In order to ascend with Him in holiness,
we must abandon the hypocritical spirituality of those who corrupt Christianity
into a way of raising ourselves up in this world in any sphere of life. Nothing
will keep us wedded to the spiritual decay of the fallen world more than
perverting the way of our ascended Lord into a justification for crucifying our
neighbors in our thoughts, words, and deeds. Our Savior calls us to rise up
from the corruption of the world, not to fall even deeper into it through the
delusions of spiritual pride.
In order to ascend in holiness with Him,
we must reject all the proud fantasies that distract us from true faithfulness
in the present circumstances of our lives as we take the small steps toward the
Kingdom that we presently have the strength to take. In our families,
friendships, and workplaces, and also in our parish, we must humble ourselves by
putting the needs of others before our own desires. We must refuse to allow thoughts that tempt
us to self-centeredness to take root in our hearts, for they will make it
impossible for to become like Christ in self-emptying love for our
neighbors. The only way to ascend with
Christ is to unite ourselves to Him in humility from the depths of our hearts.
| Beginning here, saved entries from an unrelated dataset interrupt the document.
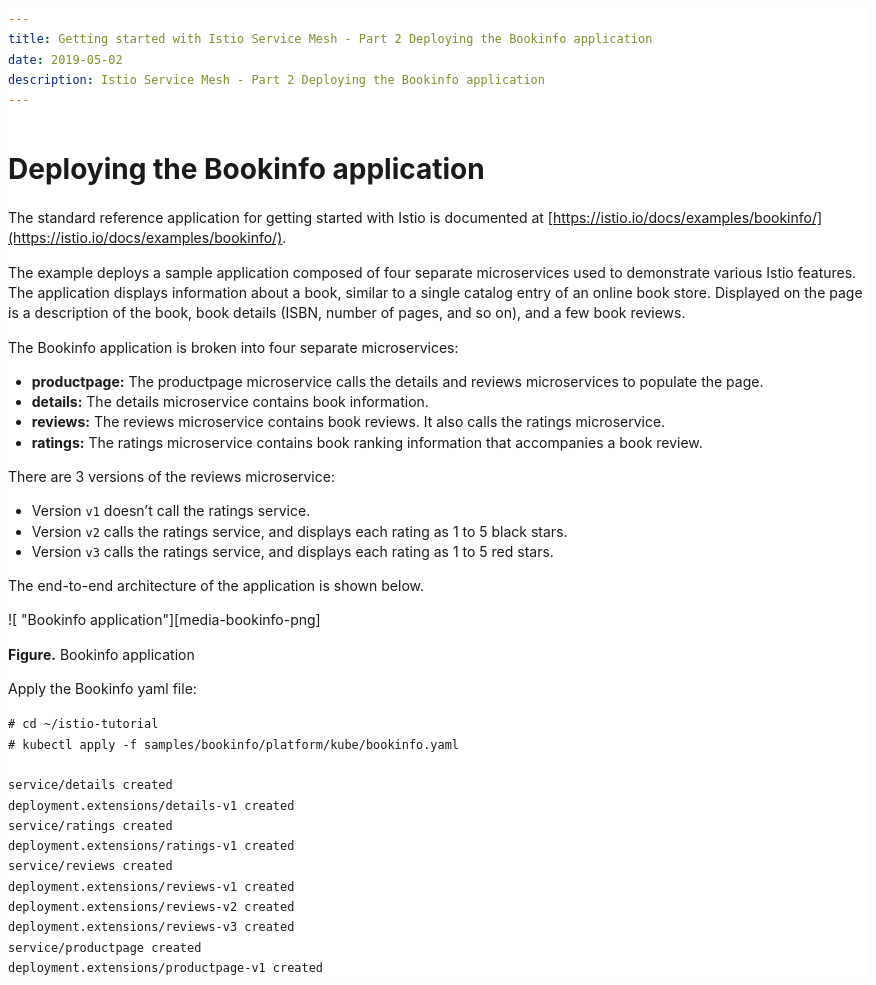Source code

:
 ```yaml
---
title: Getting started with Istio Service Mesh - Part 2 Deploying the Bookinfo application
date: 2019-05-02
description: Istio Service Mesh - Part 2 Deploying the Bookinfo application
---
```




# Deploying the Bookinfo application

The standard reference application for getting started with Istio is documented at [https://istio.io/docs/examples/bookinfo/](https://istio.io/docs/examples/bookinfo/).

The example deploys a sample application composed of four separate microservices used to demonstrate various Istio features. The application displays information about a book, similar to a single catalog entry of an online book store. Displayed on the page is a description of the book, book details (ISBN, number of pages, and so on), and a few book reviews.

The Bookinfo application is broken into four separate microservices:

- **productpage:** The productpage microservice calls the details and reviews microservices to populate the page.
- **details:** The details microservice contains book information.
- **reviews:** The reviews microservice contains book reviews. It also calls the ratings microservice.
- **ratings:** The ratings microservice contains book ranking information that accompanies a book review.

There are 3 versions of the reviews microservice:

- Version `v1` doesn’t call the ratings service.
- Version `v2` calls the ratings service, and displays each rating as 1 to 5 black stars.
- Version `v3` calls the ratings service, and displays each rating as 1 to 5 red stars.

The end-to-end architecture of the application is shown below.

![ "Bookinfo application"][media-bookinfo-png]

**Figure.** Bookinfo application


Apply the Bookinfo yaml file:

```
# cd ~/istio-tutorial
# kubectl apply -f samples/bookinfo/platform/kube/bookinfo.yaml

service/details created
deployment.extensions/details-v1 created
service/ratings created
deployment.extensions/ratings-v1 created
service/reviews created
deployment.extensions/reviews-v1 created
deployment.extensions/reviews-v2 created
deployment.extensions/reviews-v3 created
service/productpage created
deployment.extensions/productpage-v1 created
```
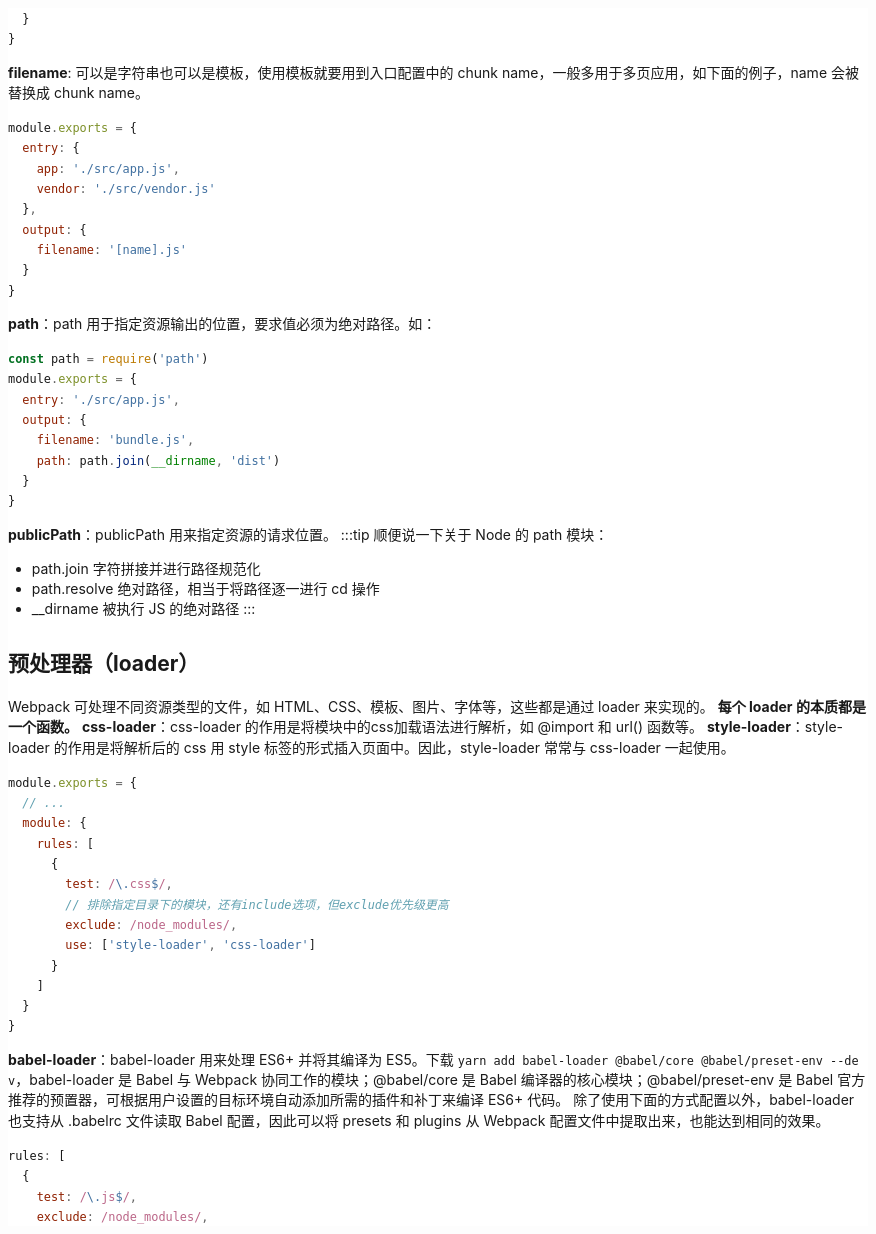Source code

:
 ```js
  }
}
```
**filename**: 可以是字符串也可以是模板，使用模板就要用到入口配置中的 chunk name，一般多用于多页应用，如下面的例子，name 会被替换成 chunk name。
```js
module.exports = {
  entry: {
    app: './src/app.js',
    vendor: './src/vendor.js'
  },
  output: {
    filename: '[name].js'
  }
}
```
**path**：path 用于指定资源输出的位置，要求值必须为绝对路径。如：
```js
const path = require('path')
module.exports = {
  entry: './src/app.js',
  output: {
    filename: 'bundle.js',
    path: path.join(__dirname, 'dist')
  }
}
```
**publicPath**：publicPath 用来指定资源的请求位置。
:::tip
顺便说一下关于 Node 的 path 模块：
- path.join 字符拼接并进行路径规范化
- path.resolve 绝对路径，相当于将路径逐一进行 cd 操作
- __dirname 被执行 JS 的绝对路径
:::
## 预处理器（loader）
Webpack 可处理不同资源类型的文件，如 HTML、CSS、模板、图片、字体等，这些都是通过 loader 来实现的。
**每个 loader 的本质都是一个函数。**
**css-loader**：css-loader 的作用是将模块中的css加载语法进行解析，如 @import 和 url() 函数等。
**style-loader**：style-loader 的作用是将解析后的 css 用 style 标签的形式插入页面中。因此，style-loader 常常与 css-loader 一起使用。
```js
module.exports = {
  // ...
  module: {
    rules: [
      {
        test: /\.css$/,
        // 排除指定目录下的模块，还有include选项，但exclude优先级更高
        exclude: /node_modules/, 
        use: ['style-loader', 'css-loader']
      }
    ]
  }
}
```
**babel-loader**：babel-loader 用来处理 ES6+ 并将其编译为 ES5。下载 `yarn add babel-loader @babel/core @babel/preset-env --dev`，babel-loader 是 Babel 与 Webpack 协同工作的模块；@babel/core 是 Babel 编译器的核心模块；@babel/preset-env 是 Babel 官方推荐的预置器，可根据用户设置的目标环境自动添加所需的插件和补丁来编译 ES6+ 代码。
除了使用下面的方式配置以外，babel-loader 也支持从 .babelrc 文件读取 Babel 配置，因此可以将 presets 和 plugins 从 Webpack 配置文件中提取出来，也能达到相同的效果。
```js
rules: [
  {
    test: /\.js$/,
    exclude: /node_modules/,
```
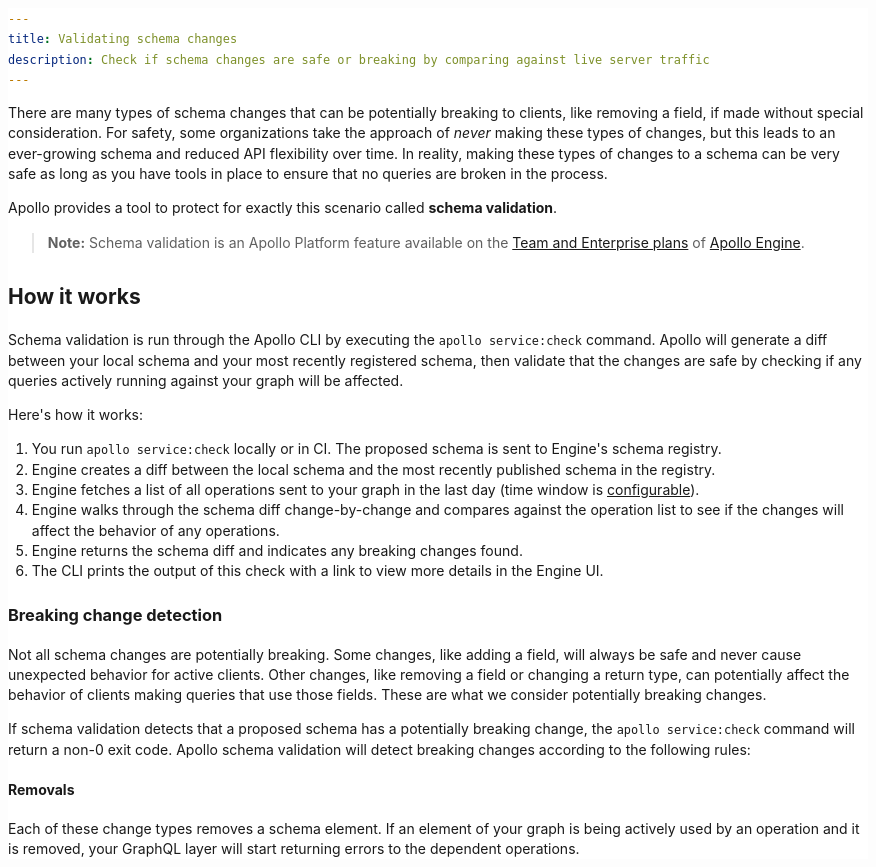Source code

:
 ```yaml
---
title: Validating schema changes
description: Check if schema changes are safe or breaking by comparing against live server traffic
---
```


There are many types of schema changes that can be potentially breaking to clients, like removing a field, if made without special consideration. For safety, some organizations take the approach of _never_ making these types of changes, but this leads to an ever-growing schema and reduced API flexibility over time. In reality, making these types of changes to a schema can be very safe as long as you have tools in place to ensure that no queries are broken in the process.

Apollo provides a tool to protect for exactly this scenario called **schema validation**.

> **Note:** Schema validation is an Apollo Platform feature available on the [Team and Enterprise plans](https://www.apollographql.com/plans/) of [Apollo Engine](https://engine.apollographql.com).

## How it works

Schema validation is run through the Apollo CLI by executing the `apollo service:check` command. Apollo will generate a diff between your local schema and your most recently registered schema, then validate that the changes are safe by checking if any queries actively running against your graph will be affected.

Here's how it works:

1. You run `apollo service:check` locally or in CI. The proposed schema is sent to Engine's schema registry.
1. Engine creates a diff between the local schema and the most recently published schema in the registry.
1. Engine fetches a list of all operations sent to your graph in the last day (time window is [configurable](#adjusting-validation-parameters)).
1. Engine walks through the schema diff change-by-change and compares against the operation list to see if the changes will affect the behavior of any operations.
1. Engine returns the schema diff and indicates any breaking changes found.
1. The CLI prints the output of this check with a link to view more details in the Engine UI.

### Breaking change detection

Not all schema changes are potentially breaking. Some changes, like adding a field, will always be safe and never cause unexpected behavior for active clients. Other changes, like removing a field or changing a return type, can potentially affect the behavior of clients making queries that use those fields. These are what we consider potentially breaking changes.

If schema validation detects that a proposed schema has a potentially breaking change, the `apollo service:check` command will return a non-0 exit code. Apollo schema validation will detect breaking changes according to the following rules:

#### Removals

Each of these change types removes a schema element. If an element of your graph is being actively used by an operation and it is removed, your GraphQL layer will start returning errors to the dependent operations.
Christ prayed to the Father that His followers “may be
one, even as We are one.” Contrary to
popular opinion, it is not possible to pursue the Christian life as an isolated
individual on the basis of emotion, ideas, morality, politics, or anything else. The Church is Christ’s Body and we are
members of Him together. He is the Vine
and we are the branches. The Lord ascended
with His Body and, by His grace, we will too as we serve Him together in His
Body, the Church, by doing what needs to be done for the flourishing of our
small parish and for the good of our neighbors. We ascend into the heavenly Kingdom whenever
we “lay aside all earthly cares” in the celebration of the Divine Liturgy. Nourished by His Body and Blood in the
Eucharist, we must join ourselves to the great Self-offering of the Savior in
our common life, for it is only in Him—our risen and ascended Lord—that we may
enter into the heavenly glory for which He created us in His image and
likeness. Let us make His Ascension the lens through which we see every
dimension of our life together and every aspect of our lives in this
world. He has already ascended. Now we must go up together with Him as we find
liberation from slavery to our passions and share more fully in the salvation
that He has brought to the world. That is His calling to us all even as we remain
in this world with our feet on the ground.